Quand ses sources sont mises en cause, Le Daubé est bien embêté

L’affaire Neyret fut un cas bien difficile à traiter pour Denis Masliah et Vanessa Laime, les deux journalistes spécialistes ès faits divers du Daubé. Comprenez-les  : c’est l’une de leurs principales sources qui a été mise en cause. En temps normal, ils écrivent leurs articles en se basant quasi-exclusivement sur les informations données par la police, judiciaire ou autre. Alors imaginez la difficulté de l’exercice consistant à traiter de l’arrestation des deux responsables de la police judiciaire grenobloise, qu’ils ont eu certainement plusieurs fois au bout du fil. Ainsi, chose incroyable, il a fallu attendre cinq jours pour apprendre les noms des deux policiers mis en cause. D’ordinaire, à chaque arrestation médiatique, pour braquage, escroquerie, meurtre, guerre des gangs, etc., Le Daubé décline aussitôt l’identité des gardés-à-vue. Pour cette fois, il a fallut attendre le 5 octobre pour lire dans Le Daubé les noms de Christophe Gavat et Gilles Guillotin, mis en garde-à-vue le 30 septembre. Entre ces deux dates, Le Daubé a écrit au moins un article par jour sur cette affaire, mais sans jamais nommer «  le chef de la police judiciaire grenobloise et son adjoint   ». S’ils ont fini par lâcher le morceau le 5 octobre, c’est parce que les deux policiers avaient été mis en examen la veille pour «  association de malfaiteurs, détournement de scellés, vol en réunion et trafic de stupéfiants  », ce qui n’est quand même pas rien. Le 7 octobre, Vanessa Laime et Denis Masliah tentent de les disculper par un article intitulé «  Des policiers soumis aux pressions de Michel Neyret ?   » où ils affirment, «  selon les informations du Dauphiné Libéré   » que si Gavat et Guillotin ont fauté, ce n’est qu’à cause de la pression de leur supérieur hiérarchique. Ils essayent de mettre le lecteur à la place de ces deux flics en affirmant qu’ «  en cet été 2011, ‘‘décevoir’’ Michel Neyret, super-flic admiré par tous sur le terrain, mais aussi (et surtout) responsable de haut niveau, c’est craindre de se ‘‘griller’’ avec l’ensemble de la hiérarchie...  ». Jamais on ne les avait entendus prendre la défense de dealers en affirmant que «  décevoir tel chef de bande, admiré par tous sur le terrain, mais aussi (et surtout) responsable de haut niveau, c’est craindre de se ‘‘griller’’ avec tout le quartier  ».

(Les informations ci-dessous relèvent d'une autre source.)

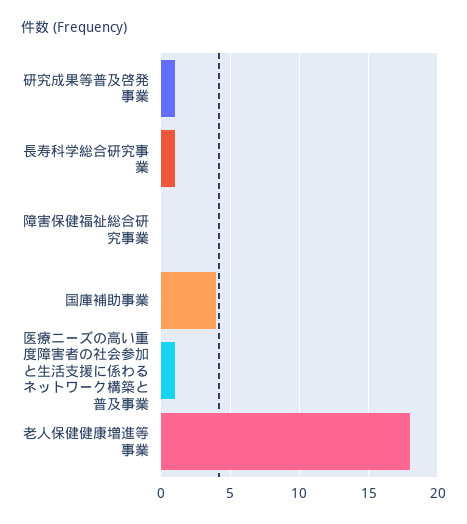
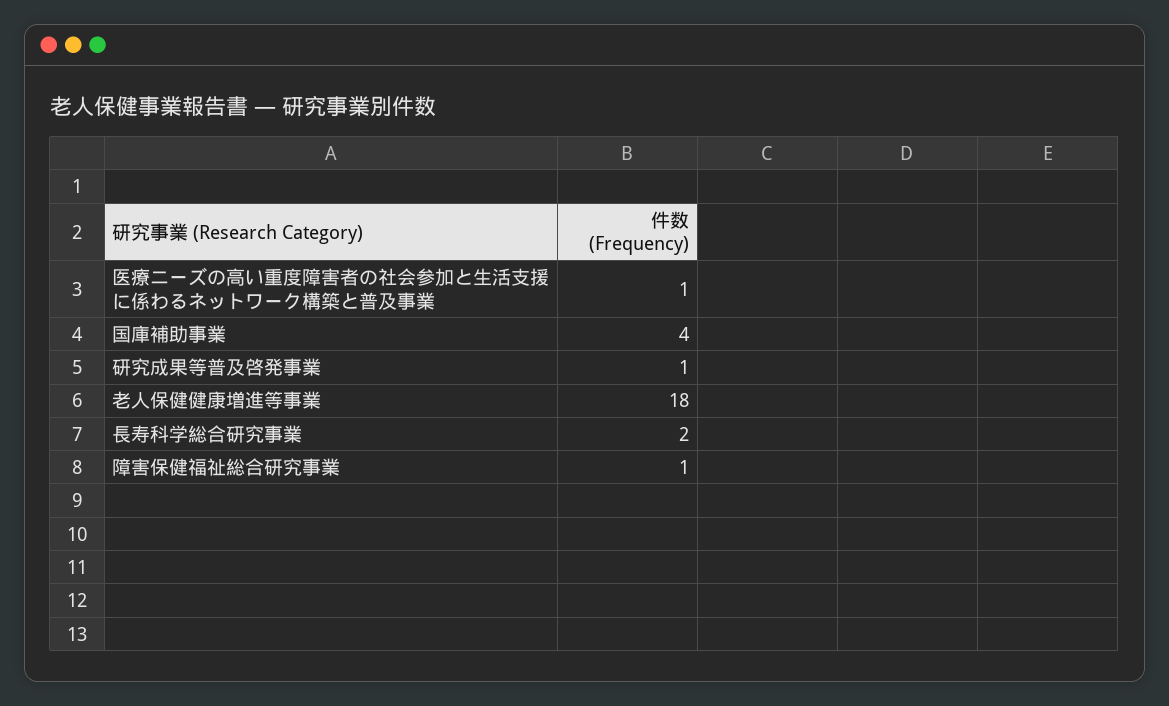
  {
    "研究成果等普及啓発事業": 1,
-   "長寿科学総合研究事業": 1,
+   "長寿科学総合研究事業": 2,
-   "障害保健福祉総合研究事業": 0,
+   "障害保健福祉総合研究事業": 1,
    "国庫補助事業": 4,
    "医療ニーズの高い重度障害者の社会参加と生活支援に係わるネットワーク構築と普及事業": 1,
    "老人保健健康増進等事業": 18
  }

Zone Interdite est une des pires émissions de la télévision

Le 4 septembre, soit à peine un mois avant l’arrestation de Neyret et de sa bande, l’émission de M6 «  Zone Interdite  » fait subir à ses téléspectateurs un reportage d’une heure et demie intitulé «  Braquages et guerre des gangs : de Lyon à Grenoble, enquête sur les nouveaux caïds  ». Clichés, raccourcis, mises en scènes ridicules, musique «  à suspens  » : l’émission réussit une fois de plus à compiler ce qui se fait de pire dans le petit écran. Cerise sur le gâteau : les deux héros du film sont Michel Neyret et Christophe Gavat, flattés et valorisés pendant toute l’émission face aux méchants voyous... Quand on vous dit qu’il ne faut pas regarder la télévision.

Dessins de Larabie.

Notes

[1Précisons que nous utilisons «  voyous  » un peu par défaut : c’est un mot utilisé à tort et à travers et notamment dans certains médias pour désigner des personnes dont le seul tort est d’être jeunes et non-blanches. Nous l’utilisons ici selon la définition n°2 du Robert, c’est-à-dire désignant un «  mauvais sujet, aux moyens d’existence peu recommandables  ».

[2Toutes les informations de ce texte proviennent des multiples articles écrits dans la presse locale et nationale sur l’affaire Neyret.